Steaks in one hand, I grabbed my oldest by the elbow, used my forearm to push the cart and drove them all into an empty aisle so no one would witness the demise of my offspring at my own hands. My blood was boiling. My teeth were grinding. I was breathing heavily through my nostrils like a bull about to charge into the red muleta.
“WHAT IS GOING ON IN HERE TODAY!???!! I don’t know WHO you think you are, but MY children know better than to behave like wild animals in a public place!! Fighting in the middle of a grocery store is NOT okay!!! Hitting and kicking is NOT okay!!!! Whining is NOT okay!!!!! YELLING IS NOT OKAY!!!!!!”
I took a breath and looked up to see that the aisle was no longer empty. The spectacle was no longer my kids. It was me.
An older woman stood there, waiting to reach something on the shelf blocked by the crazy lady screaming at three small children looking up in fear at their mother. In that moment, I felt guilt, embarrassment, sadness and shame rush over me, wiping out all of the toxic emotions that led me to this point. I released my grip on the steaks that now bore four deep impressions where my fingers had squeezed the meat to oblivion. I moved the cart down a few feet to allow her in.
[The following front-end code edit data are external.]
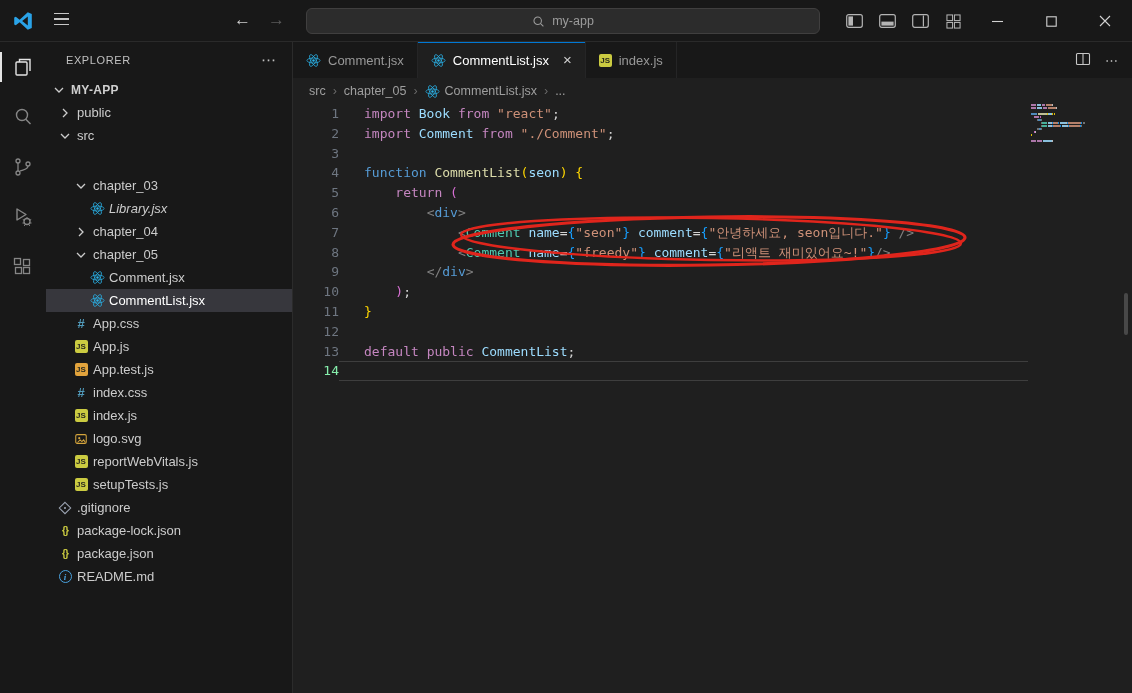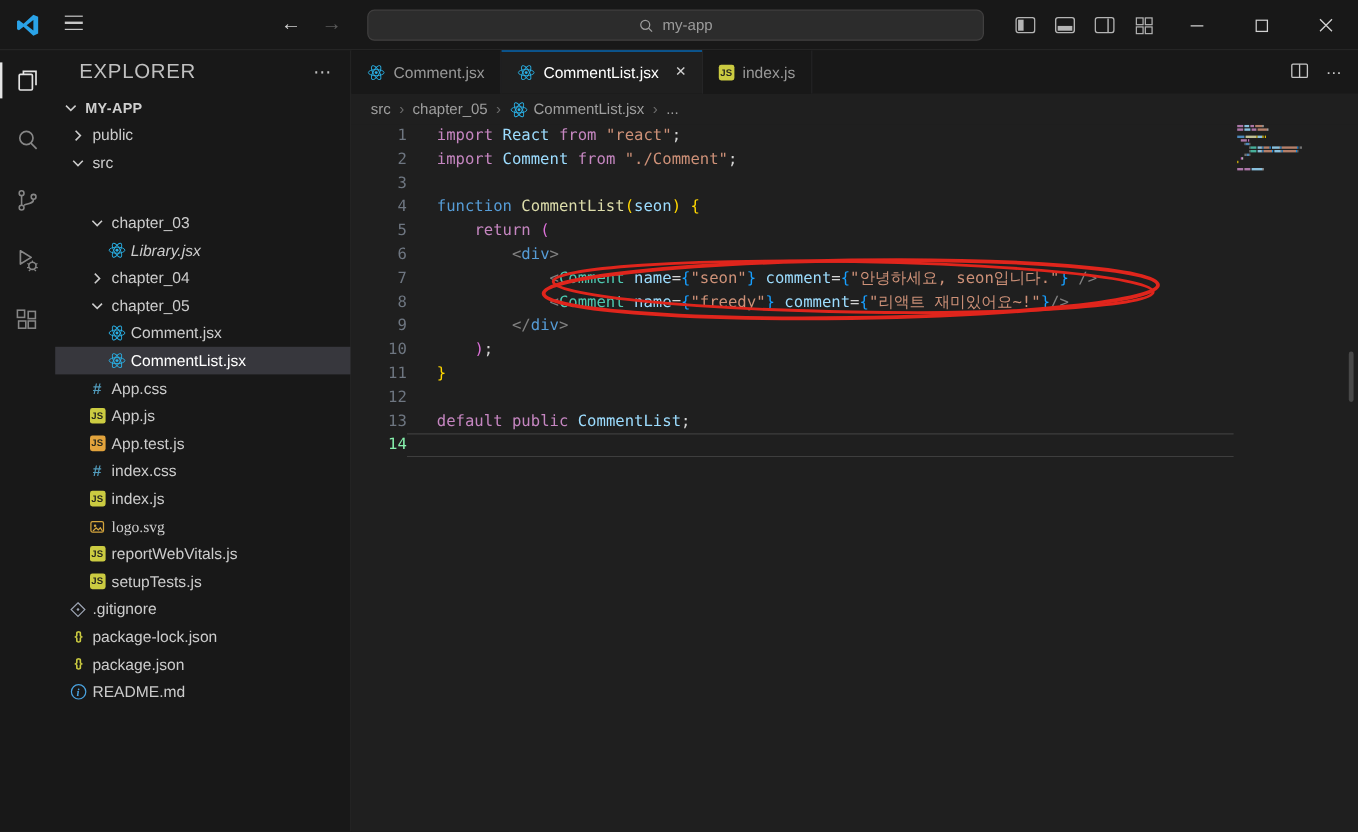--- a/index.html
+++ b/index.html
@@ -28,21 +28,21 @@
   .ab-item{width:46px;height:50px;display:flex;align-items:center;justify-content:center;
     color:#868686;cursor:pointer;position:relative}
   .ab-item.act{color:#e4e4e4}
   .ab-item.act::before{content:"";position:absolute;left:0;top:10px;bottom:10px;width:2px;background:#e4e4e4}
 
   
   .sidebar{position:absolute;left:46px;top:42px;width:247px;bottom:0;background:#181818;
     border-right:1px solid #2b2b2b}
   .side-head{height:36px;display:flex;align-items:center;justify-content:space-between;
     padding:0 16px 0 20px}
-  .side-head .t{font-size:17px;letter-spacing:.6px;color:#c0c0c0}
+  .side-head .t{font-size:11px;letter-spacing:.6px;color:#c0c0c0}
   .side-head .m{color:#c0c0c0;font-size:15px;cursor:pointer}
   .root-row{height:23px;display:flex;align-items:center;padding-left:4px;cursor:pointer}
   .root-row .lbl{font-weight:bold;font-size:12px;letter-spacing:.3px;color:#cfcfcf}
   .trow{height:23px;display:flex;align-items:center;cursor:pointer;color:#cccccc;white-space:nowrap}
   .trow.sel{background:#37373d;color:#ffffff}
   .ticon{width:18px;flex:none;display:inline-flex;justify-content:center;align-items:center;margin-right:3px;color:#cccccc}
 
   
   .fi-js{width:13px;height:13px;background:#cbcb41;color:#2a2a1e;font-size:8px;font-weight:bold;
     display:inline-flex;align-items:center;justify-content:center;border-radius:2px;font-family:"Liberation Sans",sans-serif}
@@ -317,21 +317,21 @@
             <span class="fi-css">#</span>
           </span>
           <span>index.css</span>
         </div>
         <div class="trow" style="padding-left: 26px;">
           <span class="ticon">
             <span class="fi-js">JS</span>
           </span>
           <span>index.js</span>
         </div>
-        <div class="trow" style="padding-left: 26px; font-family: Liberation Serif, serif;">
+        <div class="trow" style="padding-left: 26px;">
           <span class="ticon">
             <svg width="14" height="14" viewBox="0 0 16 16">
               <rect x="2" y="3" width="12" height="10" rx="1.5" fill="none" stroke="#d4a43c" stroke-width="1.2"></rect>
               <circle cx="6" cy="7" r="1.2" fill="#d4a43c"></circle>
               <path d="M4 12l3-3 2 2 2-2 2 3" fill="none" stroke="#d4a43c" stroke-width="1.2"></path>
             </svg>
           </span>
           <span>logo.svg</span>
         </div>
         <div class="trow" style="padding-left: 26px;">
@@ -447,21 +447,21 @@
           <span>CommentList.jsx</span>
         </span>
         <span class="crumb-sep">›</span>
         <span class="crumb">
           <span>...</span>
         </span>
       </div>
 
     <div class="code">
       <div id="lines">
-          <div class="cline"><span class="ln">1</span><span class="lc"><span class="tk-kw">import</span><span> </span><span class="tk-var">React</span><span> </span><span class="tk-kw">from</span><span> </span><span class="tk-str">"react"</span><span class="tk-pun">;</span></span></div>
+          <div class="cline"><span class="ln">1</span><span class="lc"><span class="tk-kw">import</span><span> </span><span class="tk-var">Book</span><span> </span><span class="tk-kw">from</span><span> </span><span class="tk-str">"react"</span><span class="tk-pun">;</span></span></div>
           <div class="cline"><span class="ln">2</span><span class="lc"><span class="tk-kw">import</span><span> </span><span class="tk-var">Comment</span><span> </span><span class="tk-kw">from</span><span> </span><span class="tk-str">"./Comment"</span><span class="tk-pun">;</span></span></div>
           <div class="cline"><span class="ln">3</span><span class="lc"></span></div>
           <div class="cline"><span class="ln">4</span><span class="lc"><span class="tk-decl">function</span><span> </span><span class="tk-fn">CommentList</span><span class="tk-b1">(</span><span class="tk-var">seon</span><span class="tk-b1">)</span><span> </span><span class="tk-b1">{</span></span></div>
           <div class="cline"><span class="ln">5</span><span class="lc"><span>    </span><span class="tk-kw">return</span><span> </span><span class="tk-b2">(</span></span></div>
           <div class="cline"><span class="ln">6</span><span class="lc"><span>        </span><span class="tk-tagp">&lt;</span><span class="tk-tag">div</span><span class="tk-tagp">&gt;</span></span></div>
           <div class="cline"><span class="ln">7</span><span class="lc"><span>            </span><span class="tk-tagp">&lt;</span><span class="tk-comp">Comment</span><span> </span><span class="tk-attr">name</span><span class="tk-pun">=</span><span class="tk-b3">{</span><span class="tk-str">"seon"</span><span class="tk-b3">}</span><span> </span><span class="tk-attr">comment</span><span class="tk-pun">=</span><span class="tk-b3">{</span><span class="tk-str">"안녕하세요, seon입니다."</span><span class="tk-b3">}</span><span> </span><span class="tk-tagp">/&gt;</span></span></div>
           <div class="cline"><span class="ln">8</span><span class="lc"><span>            </span><span class="tk-tagp">&lt;</span><span class="tk-comp">Comment</span><span> </span><span class="tk-attr">name</span><span class="tk-pun">=</span><span class="tk-b3">{</span><span class="tk-str">"freedy"</span><span class="tk-b3">}</span><span> </span><span class="tk-attr">comment</span><span class="tk-pun">=</span><span class="tk-b3">{</span><span class="tk-str">"리액트 재미있어요~!"</span><span class="tk-b3">}</span><span class="tk-tagp">/&gt;</span></span></div>
           <div class="cline"><span class="ln">9</span><span class="lc"><span>        </span><span class="tk-tagp">&lt;/</span><span class="tk-tag">div</span><span class="tk-tagp">&gt;</span></span></div>
           <div class="cline"><span class="ln">10</span><span class="lc"><span>    </span><span class="tk-b2">)</span><span class="tk-pun">;</span></span></div>
           <div class="cline"><span class="ln">11</span><span class="lc"><span class="tk-b1">}</span></span></div>

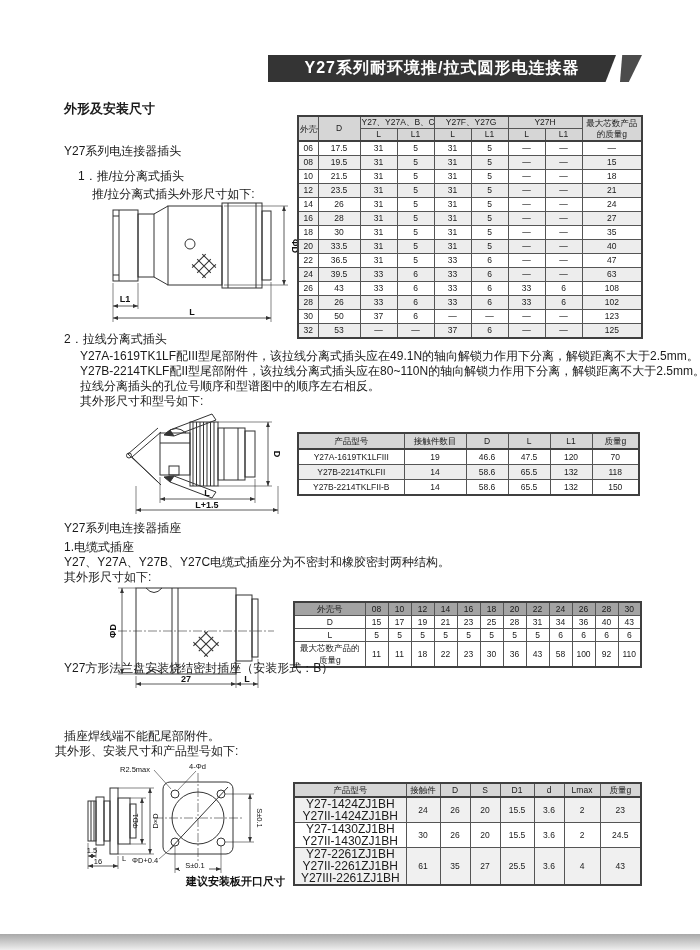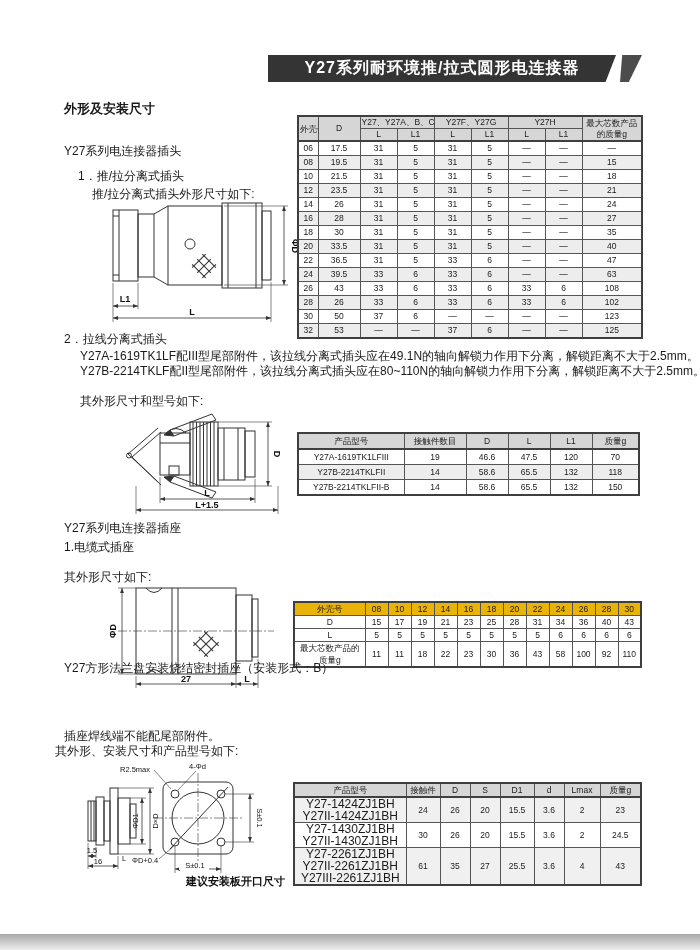--- a/index.html
+++ b/index.html
@@ -18,21 +18,21 @@
   .doc-table{border-collapse:collapse;table-layout:fixed;background:#fff;font-size:8.5px;
              text-align:center;border:2px solid #3f3f3f;}
   .doc-table th,.doc-table td{border:1px solid #555;padding:0 1px;line-height:12px;overflow:hidden;font-weight:normal;}
   .doc-table thead th{background:#d6d6d6;line-height:11px;}
   .doc-table thead{border-bottom:2px solid #3f3f3f;}
   #t1 tbody td{line-height:13px;}
   #t1 tbody tr:nth-child(even){background:#ededed;}
   #t2 tbody tr:nth-child(even){background:#ededed;}
   #t2 td,#t2 th{line-height:14px;}
   #t3 td,#t3 th{line-height:12px;}
-  #t3 tr.hdr th,#t3 tr.hdr td{background:#eab308;}
+  #t3 tr.hdr th,#t3 tr.hdr td{background:#a3a3a3;}
   #t4 tbody tr:nth-child(odd){background:#f0f0f0;}
   #t4 td,#t4 th{line-height:12px;}
   #t4 td div{line-height:12px;font-size:12px;}
   svg text.dim{font-size:9px;fill:#111;font-family:"Liberation Sans","DejaVu Sans",sans-serif;}
   svg text.dim-s{font-size:7.5px;fill:#111;font-family:"Liberation Sans","DejaVu Sans",sans-serif;}
   svg text.note{font-size:11px;font-weight:bold;fill:#111;font-family:"Liberation Sans","DejaVu Sans",sans-serif;}
   .footer-bar{position:absolute;left:0;top:934px;width:700px;height:16px;
               background:linear-gradient(180deg,#a8a8a8,#eeeeee);}
 </style>
 </head>
@@ -91,20 +91,21 @@
       </g>
     </g>
     <text class="dim" style="font-weight:bold" text-anchor="middle" x="33" y="102">L1</text>
     <text class="dim" style="font-weight:bold" text-anchor="middle" x="100" y="115">L</text>
     <text class="dim" style="font-weight:bold" text-anchor="middle" x="200" y="46" transform="rotate(90 200 46)">ΦD</text>
   </svg>
 
   <div class="abs txt" style="left:64px;top:331px">2．拉线分离式插头</div>
   <div class="abs txt" style="left:80px;top:348px">Y27A-1619TK1LF配III型尾部附件，该拉线分离式插头应在49.1N的轴向解锁力作用下分离，解锁距离不大于2.5mm。</div>
   <div class="abs txt" style="left:80px;top:363px">Y27B-2214TKLF配II型尾部附件，该拉线分离式插头应在80~110N的轴向解锁力作用下分离，解锁距离不大于2.5mm。</div>
+  <div class="abs txt" style="left:80px;top:378px">拉线分离插头的孔位号顺序和型谱图中的顺序左右相反。</div>
   <div class="abs txt" style="left:80px;top:393px">其外形尺寸和型号如下:</div>
 
   <svg class="abs" style="left:66px;top:408px" width="225" height="108" viewBox="0 0 225 108">
     <g stroke="#333" fill="none" stroke-width="1">
       <path d="M92 20 L62 46 M95 24 L66 49 M62 46 L92 74 M66 49 L95 77"></path>
       <circle cx="63" cy="47.5" r="2.5"></circle>
       <rect x="94" y="25" width="30" height="42"></rect>
       <path d="M100 25 q10 -9 20 0"></path>
       <line x1="94" y1="35" x2="124" y2="35"></line>
       <rect x="103" y="58" width="10" height="9"></rect>
@@ -179,20 +180,21 @@
           <td>58.6</td>
           <td>65.5</td>
           <td>132</td>
           <td>150</td>
         </tr>
       </tbody>
     </table>
 
   <div class="abs h-sec" style="left:64px;top:520px">Y27系列电连接器插座</div>
   <div class="abs txt" style="left:64px;top:539px">1.电缆式插座</div>
+  <div class="abs txt" style="left:64px;top:554px">Y27、Y27A、Y27B、Y27C电缆式插座分为不密封和橡胶密封两种结构。</div>
   <div class="abs txt" style="left:64px;top:569px">其外形尺寸如下:</div>
 
   <svg class="abs" style="left:88px;top:582px" width="195" height="112" viewBox="0 0 195 112">
     <g stroke="#333" fill="none" stroke-width="1">
       <rect x="48" y="6" width="100" height="86"></rect>
       <path d="M58 6 q8 9 16 0 M58 92 q8 -9 16 0"></path>
       <line x1="84" y1="6" x2="84" y2="92"></line>
       <line x1="90" y1="6" x2="90" y2="92"></line>
       <rect x="148" y="13" width="16" height="66"></rect>
       <rect x="164" y="17" width="6" height="58"></rect>

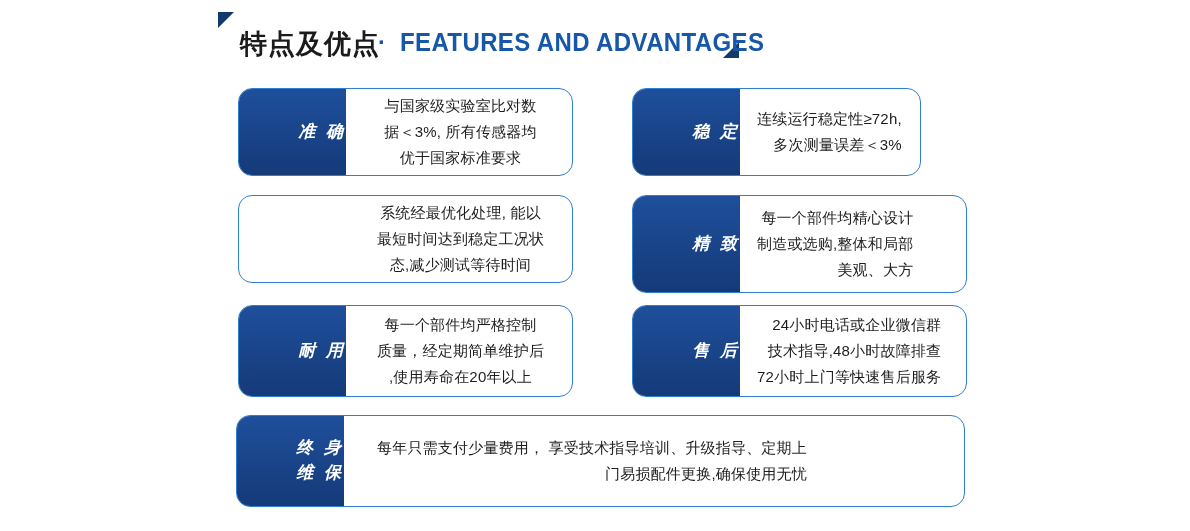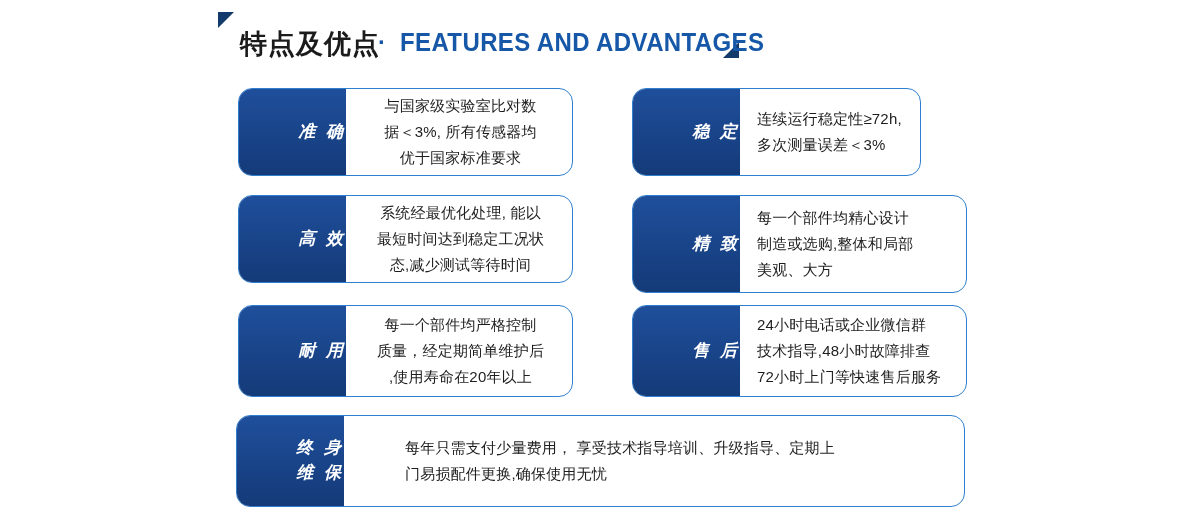--- a/index.html
+++ b/index.html
@@ -114,35 +114,35 @@
     display: flex;
     align-items: center;
     padding: 0 14px 0 16px;
     box-sizing: border-box;
   }
   .card-text {
     font-size: 15px;
     color: #1d1d1d;
     line-height: 1.75;
     white-space: pre-line;
-    text-align: left;
+    text-align: right;
     letter-spacing: 0.2px;
   }
   .card-text.centered { text-align: center; width: 100%; }
 
   
   #card-accurate  { left: 238px; top: 88px;  width: 335px; height: 88px; }
   #card-stable    { left: 632px; top: 88px;  width: 289px; height: 88px; }
   #card-efficient { left: 238px; top: 195px; width: 335px; height: 88px; }
   #card-refined   { left: 632px; top: 195px; width: 335px; height: 98px; }
   #card-durable   { left: 238px; top: 305px; width: 335px; height: 92px; }
   #card-service   { left: 632px; top: 305px; width: 335px; height: 92px; }
   #card-warranty  { left: 236px; top: 415px; width: 729px; height: 92px; }
 
-  #card-warranty .card-body { padding-left: 12px; margin-left: 48px; }
+  #card-warranty .card-body { padding-left: 32px; }
 </style>
 </head>
 <body>
 
 <div class="header">
   <div class="header-corner-tl"></div>
   <div class="header-corner-br"></div>
   <div class="title-cn">特点及优点</div>
   <div class="title-dot">·</div>
   <div class="title-en">FEATURES AND ADVANTAGES</div>
@@ -163,23 +163,20 @@
   <div class="card-tab">
     <div class="card-tab-label">稳 定</div>
   </div>
   <div class="card-body">
     <div class="card-text">连续运行稳定性≥72h,
 多次测量误差＜3%</div>
   </div>
 </div>
 
 <div class="card" id="card-efficient">
-  <div class="card-tab">
-    <div class="card-tab-label">高 效</div>
-  </div>
   <div class="card-body">
     <div class="card-text centered">系统经最优化处理, 能以
 最短时间达到稳定工况状
 态,减少测试等待时间</div>
   </div>
 </div>
 
 <div class="card" id="card-refined">
   <div class="card-tab">
     <div class="card-tab-label">精 致</div>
“I am so sorry,” I said, my head hanging, looking more at her orthopedic shoes than into her eyes.
“Your children are beautiful,” she said to me in a calm, gentle voice. I looked up and took in her gray hair, weathered skin, and eyes that spoke of more understanding and acceptance than I possessed.
I put both of my hands on the push bar to stop them from shaking. I quickly blinked back the hot tears forming behind my eyes, took a deep breath, and swallowed the lump in my throat.
“Thank you,” I whispered.
She went on her way and I went mine. We finished our shopping trip quickly and without further drama, but with the addition of some marshmallows, graham crackers and chocolate bars that weren’t on the list.
Still feeling the effects of losing it in public and unleashing the ugliest side of myself on my children, I made it a point to run around the backyard with my kids while the steaks were grilling. After dinner, we hunted for roasting sticks for the guilt-induced s’mores we made for dessert.
Their faces were sticky, covered in a chocolate-marshmallow mess. But they were beautiful.
To the woman in Stop & Shop who I imagine is a mom and grandma many times over, you showed me more kindness than I deserved that day. Those four words of gentle intervention brought me back from my fury. I am sorry you had to witness my Mommy Meltdown, but I am grateful that it was you who did. Thank you.